Paradoxically, there is a sense of metamorphosis about her dignified posture and gesture, her stepping forth from this cloak, shedding the role of objectified queen almost like a skin, her green dress suggestive that new life is possible, despite all.
His Rage Grew Hot
Commentary by Amanda Dillon
In this lithograph the king, accompanied by his courtiers, towers over Vashti from his throne at the top of a flight of stairs. Vashti, at the lower right, turns away and appears to withdraw into herself.
The biblical text is unclear about the fate of Vashti, and she disappears never to be heard of again. Here, at the foot of the stairs, she looks as though she has been banished to a dark, stony dungeon.
A strong diagonal divides the composition from the lower left to the upper right, separating Vashti from the king and his council. Could it represent collapsing columns in the palace, as Vashti’s ‘disobedience’ is presented not merely as a personal affront to Ahasuerus, but as threatening the stability of his vast kingdom? In this tale, political power and sexual relations are closely interwoven.
Strong emotion is often evoked through colour in Marc Chagall’s work. Vashti, perhaps pensive in expression, adopts a pose that is frequently to be seen in Chagall’s depiction of the prophets—for example the lithographs, Pleurs de Jérémie (1956), David et Bethsabée (1956), Le prophète et l’ange (1979). Her body curves inwards on itself as she contemplates her situation.

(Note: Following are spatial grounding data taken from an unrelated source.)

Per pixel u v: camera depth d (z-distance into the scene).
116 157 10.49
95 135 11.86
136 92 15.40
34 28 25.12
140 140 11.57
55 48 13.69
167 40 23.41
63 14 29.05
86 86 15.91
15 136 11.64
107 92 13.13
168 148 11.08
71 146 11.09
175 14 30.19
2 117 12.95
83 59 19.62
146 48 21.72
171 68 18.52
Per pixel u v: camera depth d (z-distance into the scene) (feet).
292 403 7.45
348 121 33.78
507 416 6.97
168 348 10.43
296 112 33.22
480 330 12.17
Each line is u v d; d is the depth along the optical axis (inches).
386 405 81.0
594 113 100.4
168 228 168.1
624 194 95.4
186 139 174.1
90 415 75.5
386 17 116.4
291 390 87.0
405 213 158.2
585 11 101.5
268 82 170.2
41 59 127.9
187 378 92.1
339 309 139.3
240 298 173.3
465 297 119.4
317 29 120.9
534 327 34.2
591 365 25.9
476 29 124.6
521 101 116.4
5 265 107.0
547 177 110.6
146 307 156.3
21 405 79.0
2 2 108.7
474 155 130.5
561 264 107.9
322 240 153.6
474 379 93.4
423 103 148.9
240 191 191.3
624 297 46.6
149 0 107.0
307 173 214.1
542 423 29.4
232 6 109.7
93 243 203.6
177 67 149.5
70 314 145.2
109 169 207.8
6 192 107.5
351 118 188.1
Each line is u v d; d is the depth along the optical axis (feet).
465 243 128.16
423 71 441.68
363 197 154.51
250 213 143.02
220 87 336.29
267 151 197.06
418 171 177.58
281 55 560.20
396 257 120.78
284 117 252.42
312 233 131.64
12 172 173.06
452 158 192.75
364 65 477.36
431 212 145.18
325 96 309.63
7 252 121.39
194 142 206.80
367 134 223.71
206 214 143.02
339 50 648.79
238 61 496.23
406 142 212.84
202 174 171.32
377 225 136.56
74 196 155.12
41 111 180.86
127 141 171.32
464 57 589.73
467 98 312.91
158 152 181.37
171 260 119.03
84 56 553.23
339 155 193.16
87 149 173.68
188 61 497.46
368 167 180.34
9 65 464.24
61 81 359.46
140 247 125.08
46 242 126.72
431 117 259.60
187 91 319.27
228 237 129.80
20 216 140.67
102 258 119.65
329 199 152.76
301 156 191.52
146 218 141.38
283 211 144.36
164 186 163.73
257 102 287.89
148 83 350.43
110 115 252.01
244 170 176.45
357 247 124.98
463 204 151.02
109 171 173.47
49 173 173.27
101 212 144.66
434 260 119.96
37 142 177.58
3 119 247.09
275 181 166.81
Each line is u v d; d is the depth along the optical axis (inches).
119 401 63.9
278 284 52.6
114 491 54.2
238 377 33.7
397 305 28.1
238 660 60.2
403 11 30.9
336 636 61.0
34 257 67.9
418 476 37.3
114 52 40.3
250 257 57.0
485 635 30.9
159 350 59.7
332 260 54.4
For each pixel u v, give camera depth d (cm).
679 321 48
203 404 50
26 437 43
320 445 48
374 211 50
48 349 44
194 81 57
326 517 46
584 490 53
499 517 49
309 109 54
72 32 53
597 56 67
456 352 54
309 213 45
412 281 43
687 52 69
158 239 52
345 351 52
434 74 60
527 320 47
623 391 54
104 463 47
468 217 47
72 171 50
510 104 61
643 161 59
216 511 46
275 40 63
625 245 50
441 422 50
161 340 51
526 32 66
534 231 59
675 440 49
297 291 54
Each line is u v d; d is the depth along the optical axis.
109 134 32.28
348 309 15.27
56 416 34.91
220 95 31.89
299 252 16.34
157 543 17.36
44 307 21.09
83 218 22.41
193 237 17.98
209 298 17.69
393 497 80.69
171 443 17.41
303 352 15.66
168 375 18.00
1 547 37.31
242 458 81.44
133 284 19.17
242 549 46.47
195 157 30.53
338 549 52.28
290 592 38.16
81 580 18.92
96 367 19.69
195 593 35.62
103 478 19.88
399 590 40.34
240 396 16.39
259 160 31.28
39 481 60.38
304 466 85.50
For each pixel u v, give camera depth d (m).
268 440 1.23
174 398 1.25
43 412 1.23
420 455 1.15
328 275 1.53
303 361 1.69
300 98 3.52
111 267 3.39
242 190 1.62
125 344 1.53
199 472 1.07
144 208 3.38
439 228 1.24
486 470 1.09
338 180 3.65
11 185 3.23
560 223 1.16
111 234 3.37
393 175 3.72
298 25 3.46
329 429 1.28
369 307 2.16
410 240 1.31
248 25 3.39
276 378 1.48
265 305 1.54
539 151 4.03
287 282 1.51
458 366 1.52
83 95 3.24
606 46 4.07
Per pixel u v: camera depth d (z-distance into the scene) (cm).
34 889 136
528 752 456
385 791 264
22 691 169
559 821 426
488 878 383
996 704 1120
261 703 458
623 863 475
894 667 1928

Unlike the king, Vashti is not accompanied by an entourage of supporters; she is alone and must rely on her own resources to face the consequences of her decision. She draws her arms around her protectively, crossing them asymmetrically over her body to cover herself, adopting the classical ‘Venus Pudica’ pose (as seen in Masaccio’s c.1425 fresco of Eve leaving the Garden of Eden in shame). Vashti retreats from the glare of the men, and yet she seems unable to escape their gaze altogether. Their eyes, like the viewer’s, follow her—they are evoked in the pattern on her dress.
Ahasuerus is aflame with rage, a burning tower in the inky-blue darkness, his elaborate and highly decorated red gown a reflection of both his heightened emotional state and his regal status.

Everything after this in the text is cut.